TASK PROMPT
From the line with "業服/ワークウェア/安全保護具" to the line with "breuses pistes", retype each line exactly as it stands in the records below, but skip the pictures.

[Recorded data]
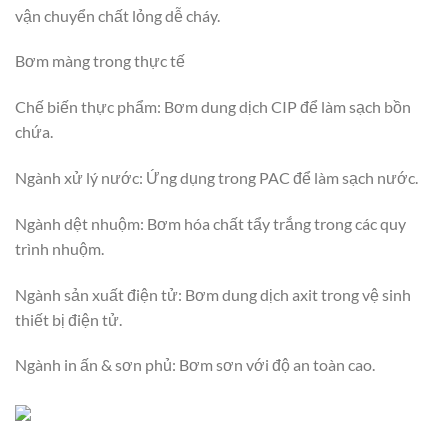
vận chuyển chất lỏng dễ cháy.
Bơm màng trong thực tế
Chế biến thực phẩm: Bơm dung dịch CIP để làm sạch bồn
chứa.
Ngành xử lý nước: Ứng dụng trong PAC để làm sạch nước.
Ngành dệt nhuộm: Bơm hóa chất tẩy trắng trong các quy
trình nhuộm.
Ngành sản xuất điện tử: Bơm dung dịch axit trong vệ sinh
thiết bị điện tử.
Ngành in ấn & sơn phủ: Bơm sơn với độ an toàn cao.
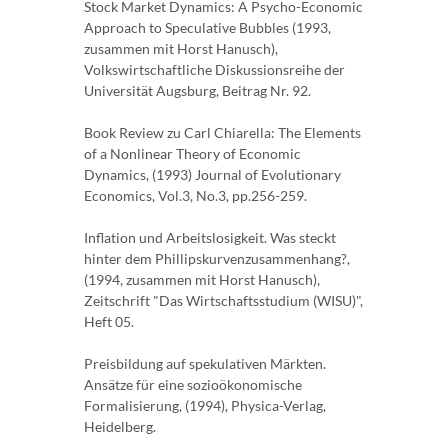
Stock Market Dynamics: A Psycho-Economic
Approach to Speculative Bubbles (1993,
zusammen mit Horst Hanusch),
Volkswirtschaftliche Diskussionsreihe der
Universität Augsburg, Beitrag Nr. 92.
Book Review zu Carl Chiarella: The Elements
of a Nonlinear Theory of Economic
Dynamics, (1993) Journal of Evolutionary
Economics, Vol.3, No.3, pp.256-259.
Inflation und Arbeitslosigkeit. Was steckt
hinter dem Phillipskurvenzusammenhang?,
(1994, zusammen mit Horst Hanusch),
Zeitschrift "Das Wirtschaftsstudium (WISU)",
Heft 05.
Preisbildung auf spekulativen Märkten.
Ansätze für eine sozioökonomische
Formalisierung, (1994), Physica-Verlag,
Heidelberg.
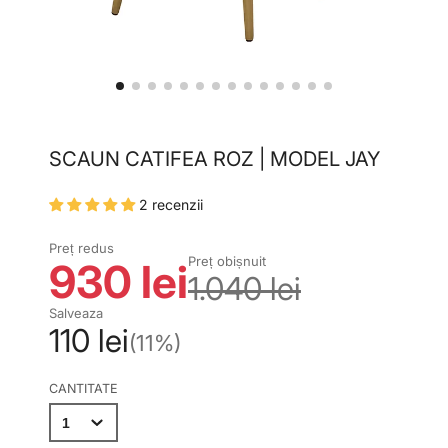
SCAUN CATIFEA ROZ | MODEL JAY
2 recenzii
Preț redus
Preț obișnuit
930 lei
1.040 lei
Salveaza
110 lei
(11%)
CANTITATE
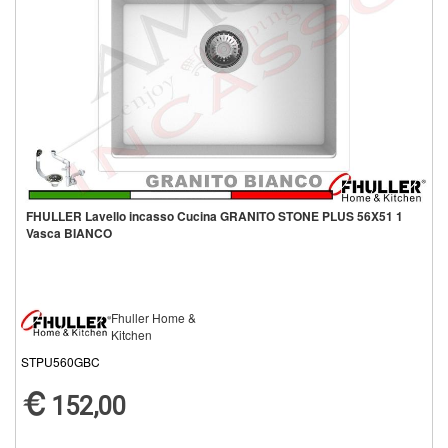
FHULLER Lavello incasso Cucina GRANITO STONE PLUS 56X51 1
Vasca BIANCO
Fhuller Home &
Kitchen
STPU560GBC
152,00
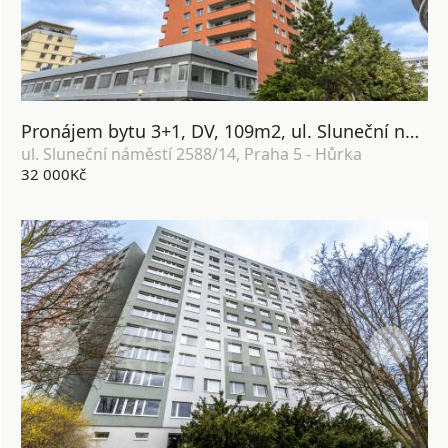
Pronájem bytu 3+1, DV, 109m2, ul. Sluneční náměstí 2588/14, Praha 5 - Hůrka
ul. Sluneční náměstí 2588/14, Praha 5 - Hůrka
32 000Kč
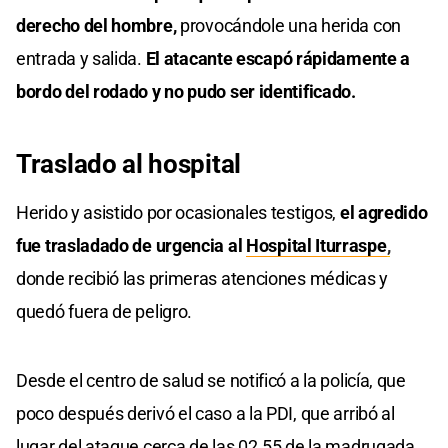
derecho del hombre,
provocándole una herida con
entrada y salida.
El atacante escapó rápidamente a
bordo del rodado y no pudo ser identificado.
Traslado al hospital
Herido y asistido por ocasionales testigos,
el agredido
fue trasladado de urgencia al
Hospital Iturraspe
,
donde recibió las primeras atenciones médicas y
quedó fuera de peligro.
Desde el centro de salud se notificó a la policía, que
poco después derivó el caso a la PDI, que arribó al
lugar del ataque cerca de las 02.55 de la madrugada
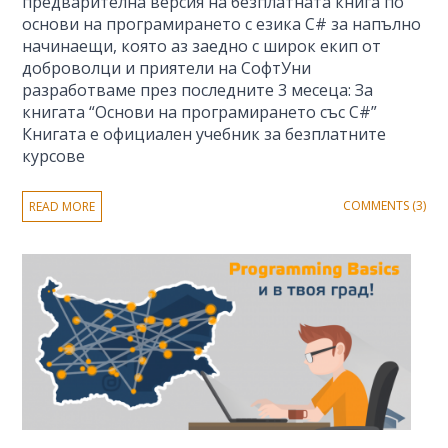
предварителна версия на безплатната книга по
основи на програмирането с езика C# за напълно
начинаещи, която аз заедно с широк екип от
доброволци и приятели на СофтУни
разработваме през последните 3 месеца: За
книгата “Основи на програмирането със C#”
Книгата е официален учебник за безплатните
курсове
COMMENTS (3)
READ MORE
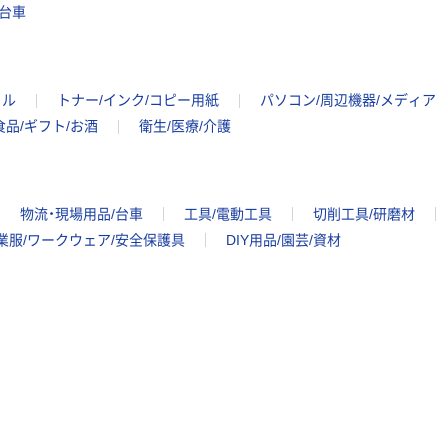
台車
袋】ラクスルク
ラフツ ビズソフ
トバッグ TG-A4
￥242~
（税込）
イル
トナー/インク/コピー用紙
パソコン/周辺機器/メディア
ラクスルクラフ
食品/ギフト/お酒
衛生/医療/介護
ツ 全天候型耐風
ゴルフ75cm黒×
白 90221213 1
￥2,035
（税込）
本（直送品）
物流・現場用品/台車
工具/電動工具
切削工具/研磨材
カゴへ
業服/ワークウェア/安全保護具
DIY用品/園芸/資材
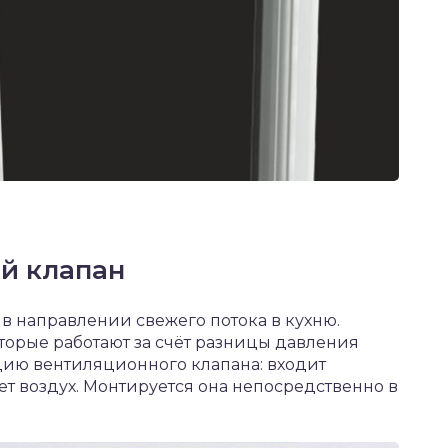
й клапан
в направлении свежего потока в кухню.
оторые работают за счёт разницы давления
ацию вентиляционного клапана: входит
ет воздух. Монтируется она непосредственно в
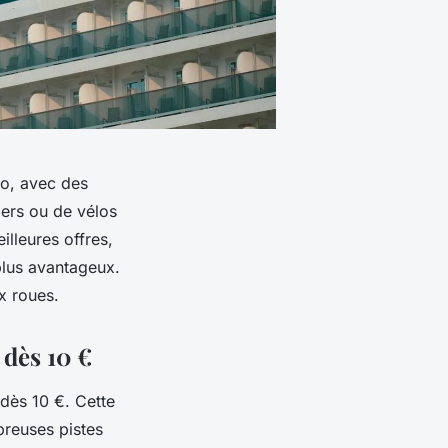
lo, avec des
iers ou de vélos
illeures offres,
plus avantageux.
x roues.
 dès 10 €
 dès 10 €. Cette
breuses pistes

* * *

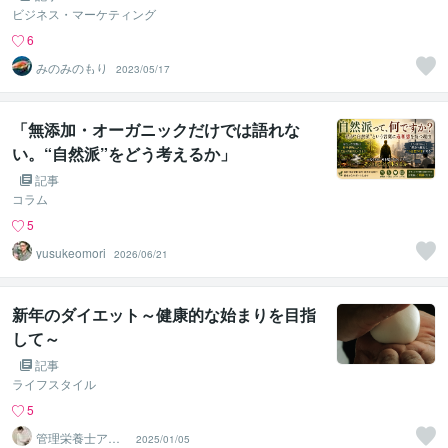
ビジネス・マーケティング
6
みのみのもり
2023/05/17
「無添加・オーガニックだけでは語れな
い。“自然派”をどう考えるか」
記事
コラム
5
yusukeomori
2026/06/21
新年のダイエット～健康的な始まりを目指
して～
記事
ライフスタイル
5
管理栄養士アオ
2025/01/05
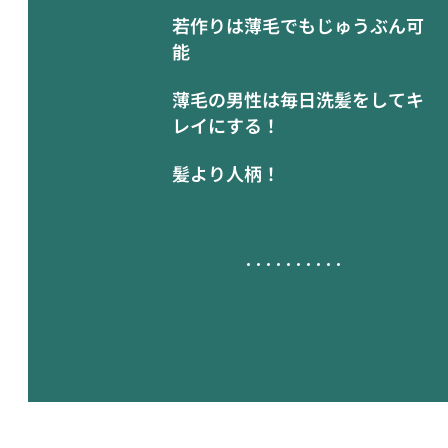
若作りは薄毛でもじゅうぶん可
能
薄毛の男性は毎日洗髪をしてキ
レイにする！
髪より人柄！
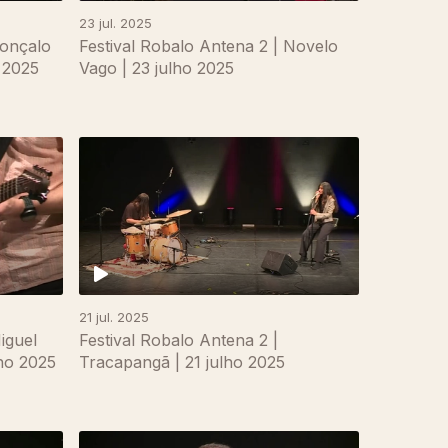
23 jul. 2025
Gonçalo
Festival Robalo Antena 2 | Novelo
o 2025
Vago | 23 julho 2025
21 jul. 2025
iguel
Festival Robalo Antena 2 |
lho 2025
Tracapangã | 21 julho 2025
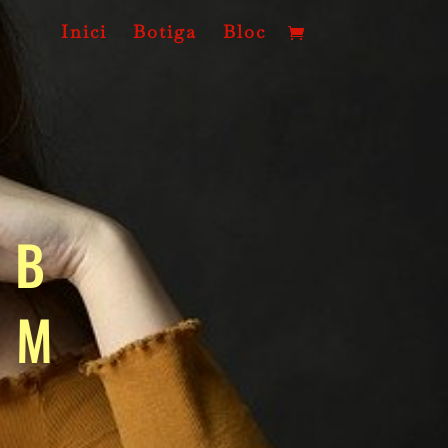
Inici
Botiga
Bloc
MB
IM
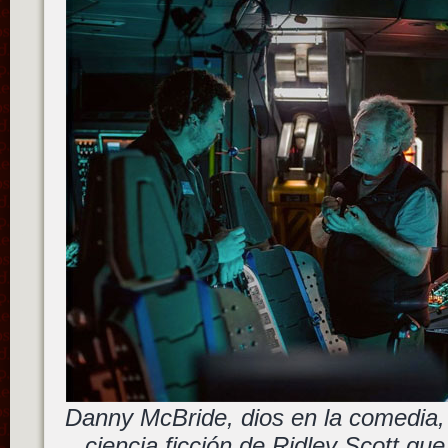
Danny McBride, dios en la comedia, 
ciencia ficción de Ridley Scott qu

WRITTEN REPLY
業服/ワークウェア/安全保護具
DIY用品/園芸/資材
й клапан
в направлении свежего потока в кухню.
оторые работают за счёт разницы давления
ацию вентиляционного клапана: входит
ет воздух. Монтируется она непосредственно в
lo, avec des
iers ou de vélos
illeures offres,
plus avantageux.
x roues.
 dès 10 €
 dès 10 €. Cette
breuses pistes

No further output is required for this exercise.